If you’ve noticed some strange goings-on outside of chapel this week, don’t worry. It’s just Lipscomb students embracing their inner Scottish spirit with a few highland games after chapel. But the sheaf toss and Wellington wallop are just the tip of the Celtic iceberg in the days leading up to National Tartan Day.

All students, faculty and staff are invited to Lipscomb’s first CelticFest on Saturday, beginning at 9 a.m., where they can participate not only in highland games, but also hear performances of Celtic music, dine on Celtic food and learn even more about Celtic heritage.

Keltae – the Celtic Society at Lipscomb University, (whose members practically live and breathe Celtic culture), are hosting CelticFest, 9 a.m.-4:00 p.m., Saturday, April 7, on the Granny White Pike lawn area of the campus, 3901 Granny White Pike.
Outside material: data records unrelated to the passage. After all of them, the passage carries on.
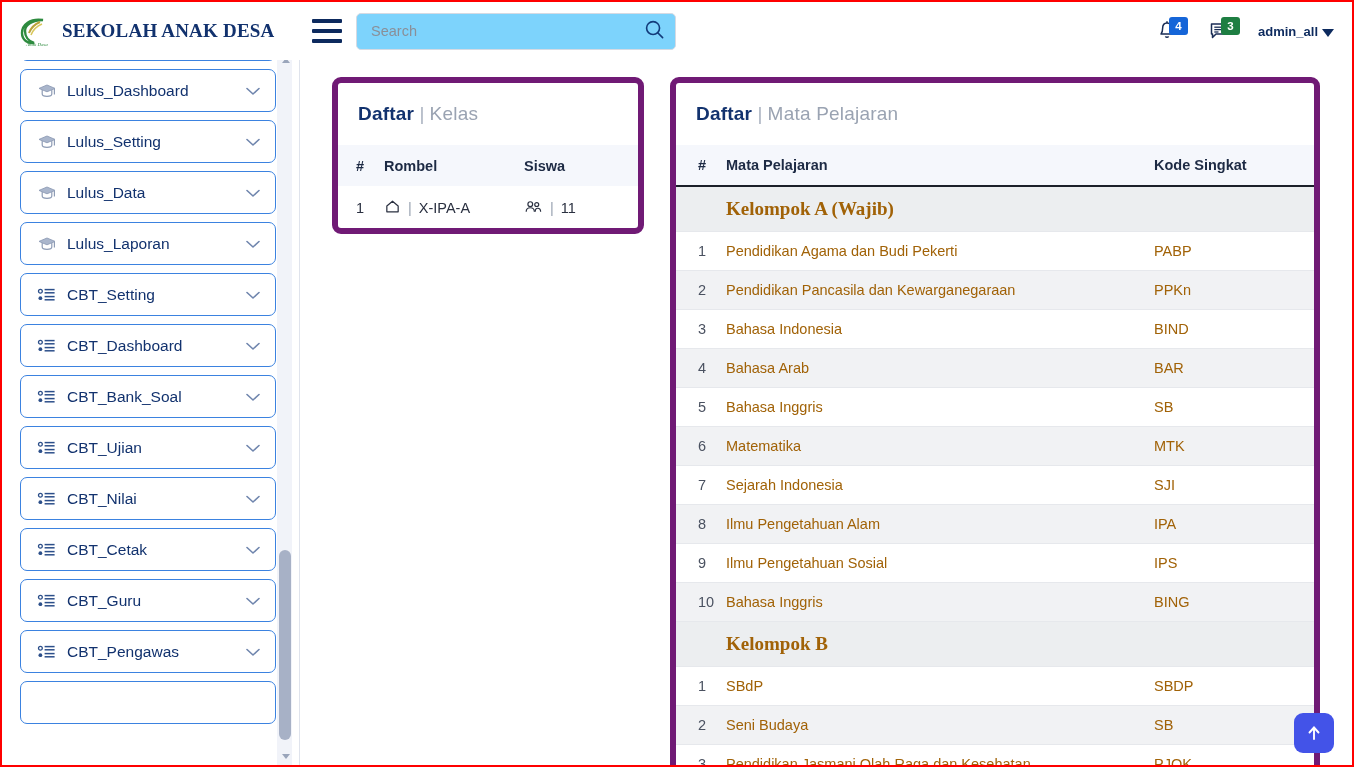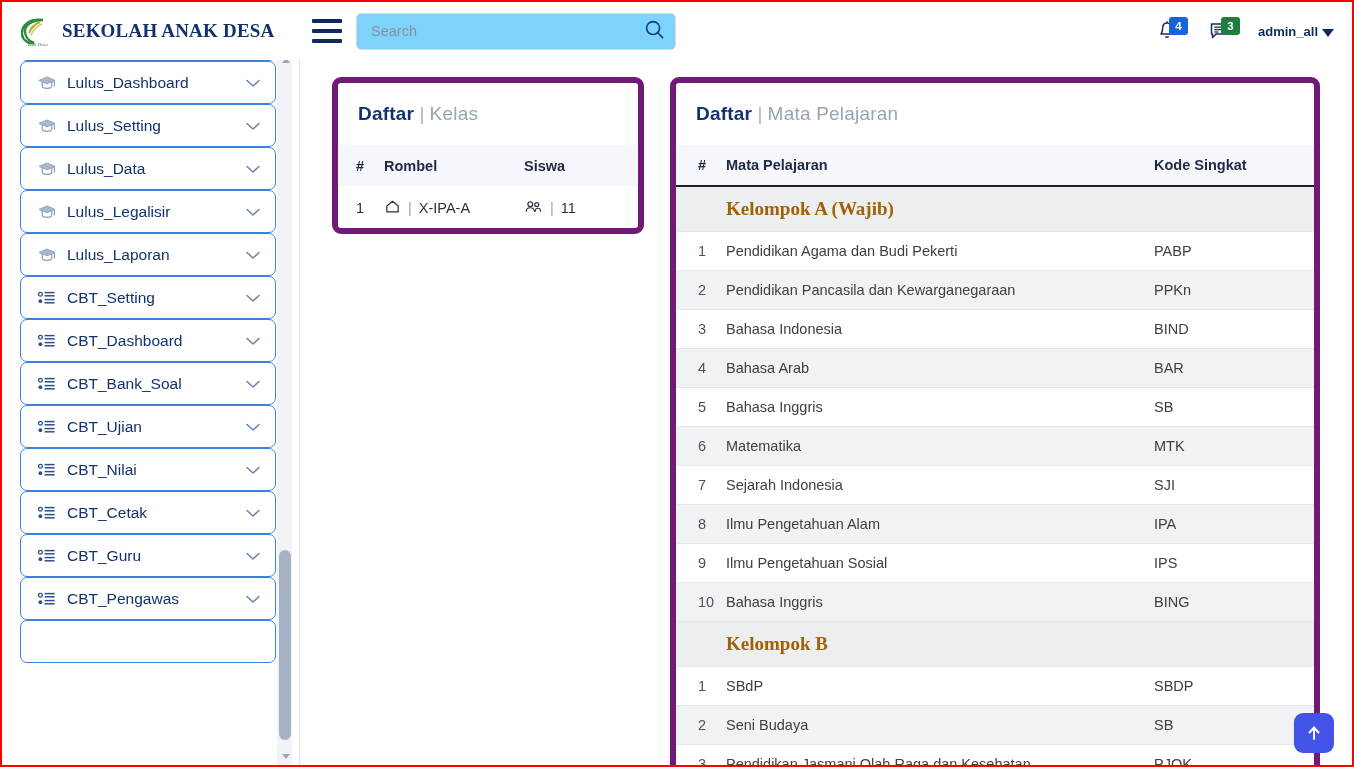--- a/index.html
+++ b/index.html
@@ -82,7 +82,7 @@
   }
   #sidebar-inner { position: absolute; left: 0; top: -32px; width: 288px; padding: 0 16px; }
   .nav-item {
-    height: 43px; 
+    height: 43px; margin-bottom: 8px;
     border: 1px solid #3b82e0; border-radius: 7px;
     display: flex; align-items: center; padding: 0 14px 0 16px;
     background: #fff; cursor: pointer;

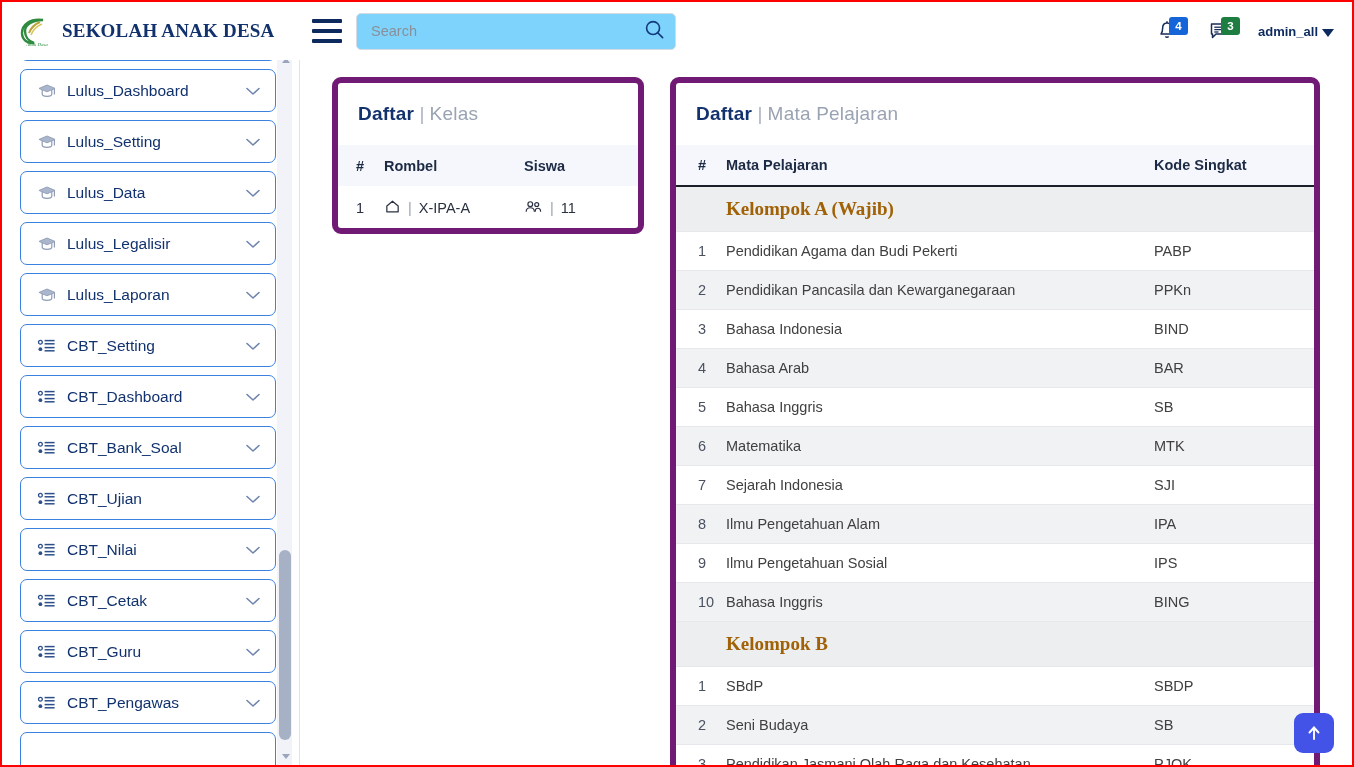--- a/index.html
+++ b/index.html
@@ -273,17 +273,6 @@
               <line x1="17.4" y1="7" x2="17.4" y2="12.6" stroke="#8e9cb5" stroke-width="1.2"></line>
             </svg></span>
           <span class="nav-label">Lulus_Data</span>
-          <span class="chev"><svg width="16" height="10" viewBox="0 0 16 10">
-              <polyline points="2,2.5 8,8 14,2.5" fill="none" stroke="#6f85ad" stroke-width="1.6" stroke-linecap="round" stroke-linejoin="round"></polyline>
-            </svg></span>
-        </div>
-        <div class="nav-item">
-          <span class="nav-icon"><svg width="20" height="18" viewBox="0 0 20 18">
-              <path d="M2 6.4 L10 3 L18 6.4 L10 9.8 Z" fill="#aab6cc" stroke="#8e9cb5" stroke-width="0.9" stroke-linejoin="round"></path>
-              <path d="M5.2 8 L5.2 12 C5.2 13.4 7.4 14.3 10 14.3 C12.6 14.3 14.8 13.4 14.8 12 L14.8 8" fill="none" stroke="#8e9cb5" stroke-width="1.2"></path>
-              <line x1="17.4" y1="7" x2="17.4" y2="12.6" stroke="#8e9cb5" stroke-width="1.2"></line>
-            </svg></span>
-          <span class="nav-label">Lulus_Legalisir</span>
           <span class="chev"><svg width="16" height="10" viewBox="0 0 16 10">
               <polyline points="2,2.5 8,8 14,2.5" fill="none" stroke="#6f85ad" stroke-width="1.6" stroke-linecap="round" stroke-linejoin="round"></polyline>
             </svg></span>

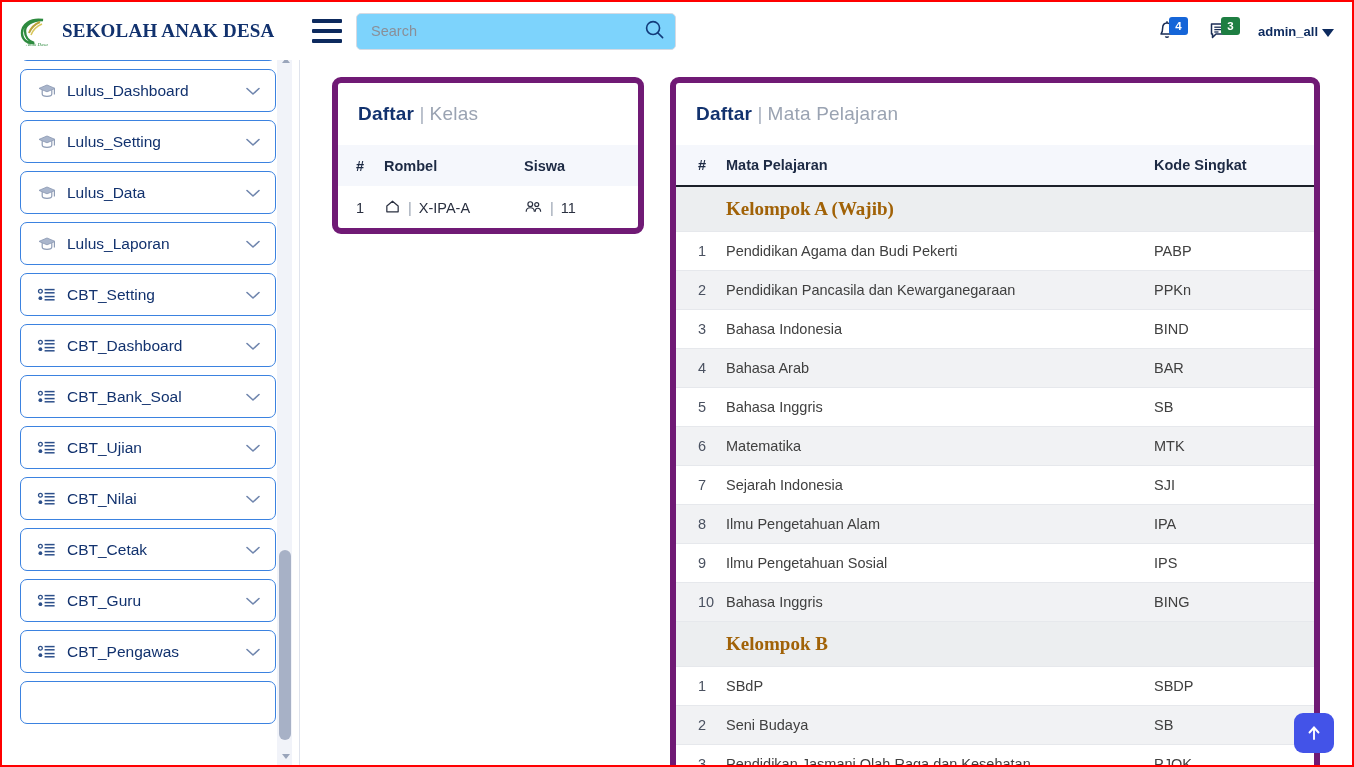--- a/index.html
+++ b/index.html
@@ -158,7 +158,7 @@
   #mapel-table th.m-code { width: 160px; }
   #mapel-table thead tr { border-bottom: 2px solid #1b1f29; }
   #mapel-table td {
-    font-size: 14.5px; color: #404040; padding: 11px 0; height: 38px;
+    font-size: 14.5px; color: #a16207; padding: 11px 0; height: 38px;
   }
   #mapel-table td.m-idx  { padding-left: 22px; color: #4a5160; }
   #mapel-table tr.alt td { background: #f1f2f4; }

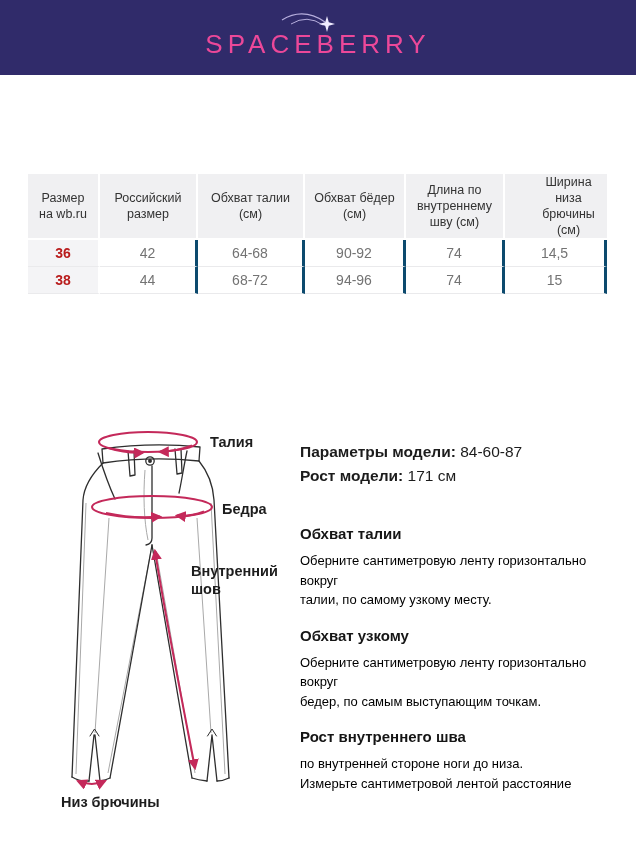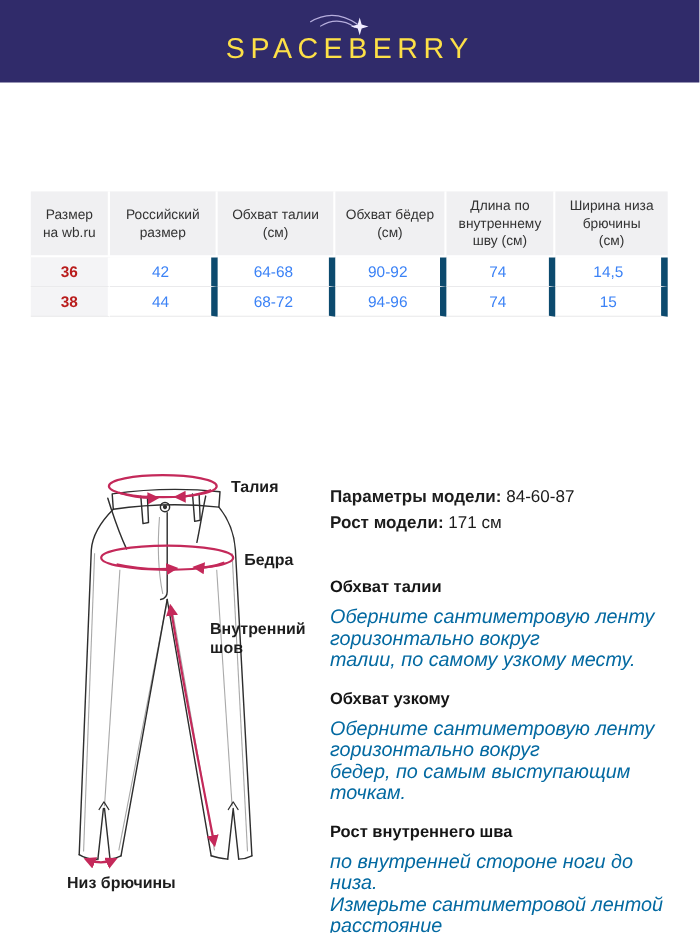--- a/index.html
+++ b/index.html
@@ -14,7 +14,7 @@
   }
   .brand-logo{
     position:absolute;left:0;top:31px;width:636px;text-align:center;
-    color:#fde047;font-size:26px;line-height:26px;letter-spacing:5px;
+    color:#ec4899;font-size:26px;line-height:26px;letter-spacing:5px;
     font-weight:400;
   }
   .comet{position:absolute;left:281px;top:8px;}

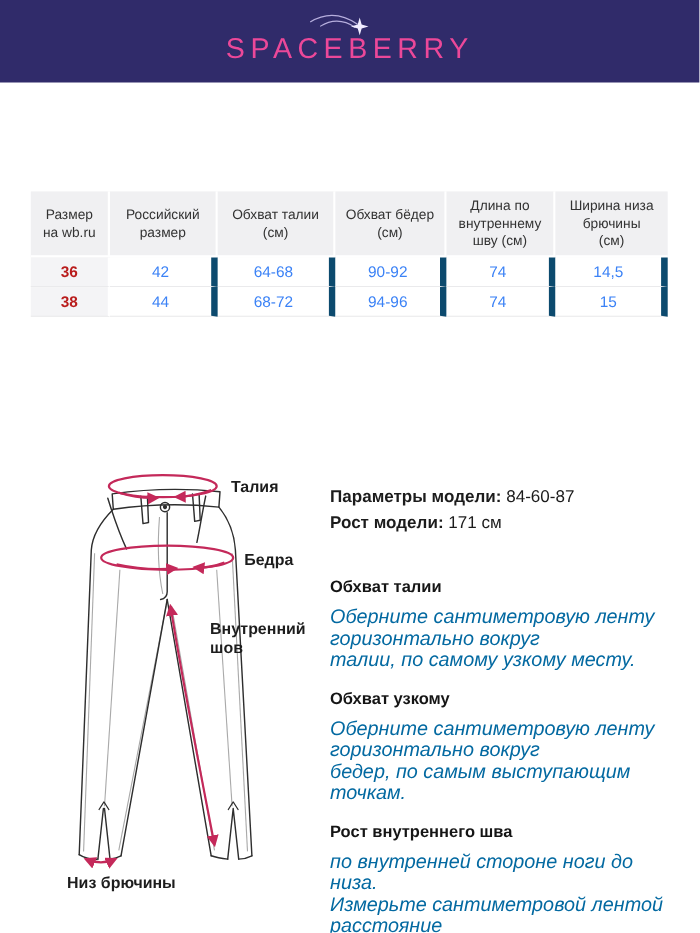--- a/index.html
+++ b/index.html
@@ -28,7 +28,7 @@
     line-height:16px;height:58px;vertical-align:middle;text-align:center;
     border-right:2px solid #fff;border-bottom:2px solid #fff;padding:0 3px;
   }
-  .size-table th:last-child{border-right:none;}
+  .size-table th:last-child{border-right:none;padding-left:28px;}
   .size-table th span{display:block;}
   .size-table td{
     background:#fff;color:#3b82f6;font-size:14px;text-align:center;

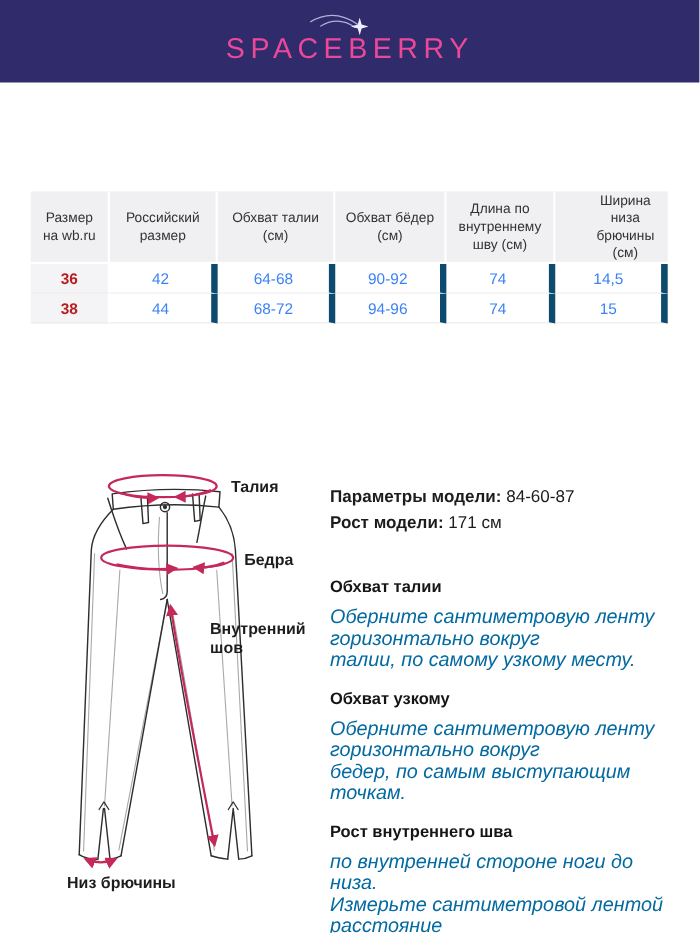--- a/index.html
+++ b/index.html
@@ -31,8 +31,8 @@
   .size-table th:last-child{border-right:none;padding-left:28px;}
   .size-table th span{display:block;}
   .size-table td{
-    background:#fff;color:#3b82f6;font-size:14px;text-align:center;
-    height:26px;border-right:6px solid #0c4a6e;border-bottom:1px solid #eaeaec;
+    background:#fff;color:#737373;font-size:14px;text-align:center;
+    height:26px;border-right:3px solid #0c4a6e;border-bottom:1px solid #eaeaec;
     padding:0;
   }
   .size-table td.col-first{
All Lipscomb University and Lipscomb Campus School students and children 12 and under can participate free of charge. Cost is $5 for the general public. Parking recommended in the lot behind Elam Hall, on the Lipscomb campus, accessible from Belmont Boulevard.

Activities will include:

Performances by the Scott Ellis School of Irish Dance, Suzanne Eckchum, a Nashville-based songwriter, and Nashville Pipe and Drum;

Non-competitive highland games for adults and children including amateur versions of the caber toss (throwing a large wooden pole), the stone put (similar to the shot put in the Olympic games), the weight throw (tossing a weight with a handle) and the sheaf toss (a bundle of straw tossed over a raised bar with a pitchfork);

American food and British food options such as haggis, Scotch eggs and IrUn Bru drink from Cripple Creek and other vendors and Celtic merchandise by Celtic Moore; and

Informative lectures by Jason Simpson, Jim Kerr and Jim Glynn on the Gaelic language, historic Celtic influence in the Southeast and the historic influence of the Declaration of Arbroath on America’s Constitution.